A code division multiple access (CDMA) system is an interference limited system in that the total system capacity is limited by the interference level. For the return link or uplink of a satellite CDMA system (the link back to the satellite gateway from a user terminal), interference management is critical to prevent system overload. Conventional methods of interference management are typically based on a direct interference measurement or allow a certain maximum number of terminals using an equivalently same data rate (e.g., voice data rate) to be connected. See, e.g., Vanghi, Damnjanovic, and Vojcic, “The CDMA2000 System for Mobile Communications,” Prentice Hall, Upper Saddle River, N.J., 2004. In the direct interference measurement method, the interference level is continuously measured at the receiver, and the user terminal transmissions are controlled to maintain the total received interference at the receiver within a certain limit. Alternatively, the number of terminals in transmission at any given time can be counted to sum up the total interference, assuming that each terminal generates a relatively equivalent amount of interference, and then the total summation is controlled to be within the limit.
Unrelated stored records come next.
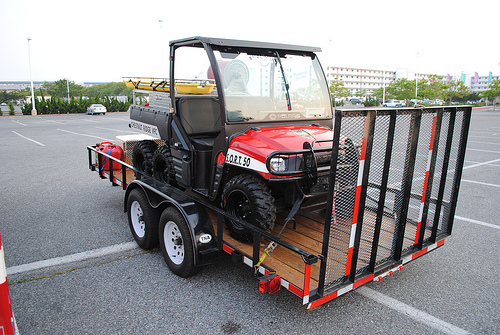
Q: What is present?
A: A truck.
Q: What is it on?
A: Wheels.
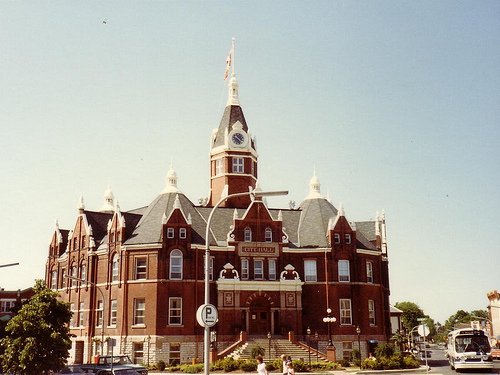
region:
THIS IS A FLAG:
[220, 35, 235, 95]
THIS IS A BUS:
[443, 325, 495, 372]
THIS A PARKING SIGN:
[193, 302, 220, 330]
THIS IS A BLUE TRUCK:
[58, 353, 149, 373]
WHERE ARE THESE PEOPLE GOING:
[252, 354, 297, 374]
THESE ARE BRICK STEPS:
[209, 328, 338, 369]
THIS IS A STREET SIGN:
[415, 313, 430, 372]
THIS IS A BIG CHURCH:
[0, 34, 392, 373]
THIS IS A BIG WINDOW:
[167, 245, 183, 283]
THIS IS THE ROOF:
[45, 161, 387, 248]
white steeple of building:
[200, 25, 256, 110]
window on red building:
[333, 285, 363, 330]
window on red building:
[330, 255, 358, 293]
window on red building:
[130, 258, 154, 292]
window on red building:
[130, 288, 158, 336]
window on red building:
[159, 289, 189, 339]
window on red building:
[169, 248, 193, 285]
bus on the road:
[445, 313, 492, 367]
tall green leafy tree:
[0, 275, 85, 370]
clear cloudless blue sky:
[42, 31, 142, 156]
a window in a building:
[163, 292, 188, 330]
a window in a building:
[165, 245, 187, 282]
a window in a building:
[131, 250, 151, 283]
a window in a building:
[130, 298, 150, 333]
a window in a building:
[167, 340, 183, 366]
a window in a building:
[107, 299, 120, 326]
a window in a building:
[109, 250, 122, 280]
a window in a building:
[165, 223, 177, 242]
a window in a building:
[336, 256, 353, 286]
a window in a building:
[302, 257, 321, 286]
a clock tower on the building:
[209, 37, 261, 206]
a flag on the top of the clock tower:
[219, 34, 238, 79]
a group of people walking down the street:
[252, 351, 295, 373]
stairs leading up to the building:
[228, 328, 333, 365]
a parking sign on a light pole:
[196, 303, 218, 326]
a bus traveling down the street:
[443, 327, 495, 373]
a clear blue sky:
[0, 1, 498, 320]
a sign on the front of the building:
[239, 240, 278, 257]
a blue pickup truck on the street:
[64, 351, 149, 373]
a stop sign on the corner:
[416, 323, 433, 370]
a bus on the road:
[439, 323, 492, 355]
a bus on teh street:
[440, 327, 489, 362]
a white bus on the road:
[439, 308, 491, 360]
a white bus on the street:
[414, 298, 491, 374]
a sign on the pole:
[179, 276, 236, 343]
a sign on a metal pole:
[185, 286, 243, 357]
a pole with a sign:
[162, 287, 244, 372]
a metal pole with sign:
[185, 283, 244, 367]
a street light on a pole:
[172, 161, 312, 328]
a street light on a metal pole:
[154, 171, 325, 364]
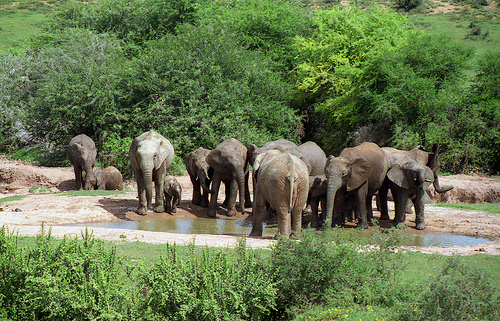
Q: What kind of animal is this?
A: Elephant.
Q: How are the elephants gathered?
A: In a herd.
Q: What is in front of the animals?
A: Water hole.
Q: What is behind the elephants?
A: Trees and foliage.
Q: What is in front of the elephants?
A: Green grass.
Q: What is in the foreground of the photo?
A: Trees , brush, bushes.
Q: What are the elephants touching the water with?
A: Feet and trunks.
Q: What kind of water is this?
A: Brown tinted water.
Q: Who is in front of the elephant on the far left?
A: Baby elephant.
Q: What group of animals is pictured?
A: Elephants.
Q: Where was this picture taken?
A: In the wild.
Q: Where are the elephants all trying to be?
A: In the water.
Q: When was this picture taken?
A: Afternoon.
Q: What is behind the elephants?
A: Tree's.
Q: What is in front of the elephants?
A: Bushes.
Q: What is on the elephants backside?
A: Tail.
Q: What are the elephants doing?
A: Drinking.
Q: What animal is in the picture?
A: Elephant.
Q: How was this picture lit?
A: Sunlight.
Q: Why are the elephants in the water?
A: They need to drink.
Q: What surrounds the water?
A: Sand.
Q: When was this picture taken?
A: Daytime.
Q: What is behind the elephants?
A: Trees.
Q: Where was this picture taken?
A: In the field.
Challenges may arise, however, when user terminals (UTs) within the same beam coverage are connected to multiple gateways. One gateway may have only the knowledge of terminals connected to it. As such, when sharing the same return link frequency resource at the same time, each of the gateways makes the decision of admitting a UT independently based on the maximum number of channels a gateway can accommodate on a certain frequency band. Consequently, this may result in overloading the system. Interference may also result from terrestrial wireless equipment transmitting on the same frequency as the satellite link, which cannot be known to the gateway. Additionally, in a multiple gateway system, the total number of concurrently active channels may be unknown to any of the gateways, thus rendering it difficult and impractical to apply the conventional methods for a satellite CDMA system when multiple gateways cover the same beam area. Accordingly, in a satellite CDMA system, conventional direct interference measurement methods can be inaccurate and thus make it difficult (if not impossible) to maintain the interference within necessary limits and not overload the system.
Moreover, for quality of service (QoS) provisioning, it is also important that the gateways are aware of and able to manage the interference level of the covered beams. UTs with different traffic types may be provided with differentiated QoS. For example, real-time voice and video may have higher priority than other non-real-time data communications in obtaining network resources (e.g., bandwidth). The interference level is a function of the network traffic load (e.g., higher total traffics load could result in higher interference), and thus managing interference can be achieved via admission control with differentiated QoS provisioning.
What is needed, therefore, is an approach that provides for effective estimation and control of the overall interference level of a satellite communications system (e.g., a CDMA satellite system) within a range to prevent system overload, without using direct interference measurements, and which permits each individual gateway to make admission decisions autonomously.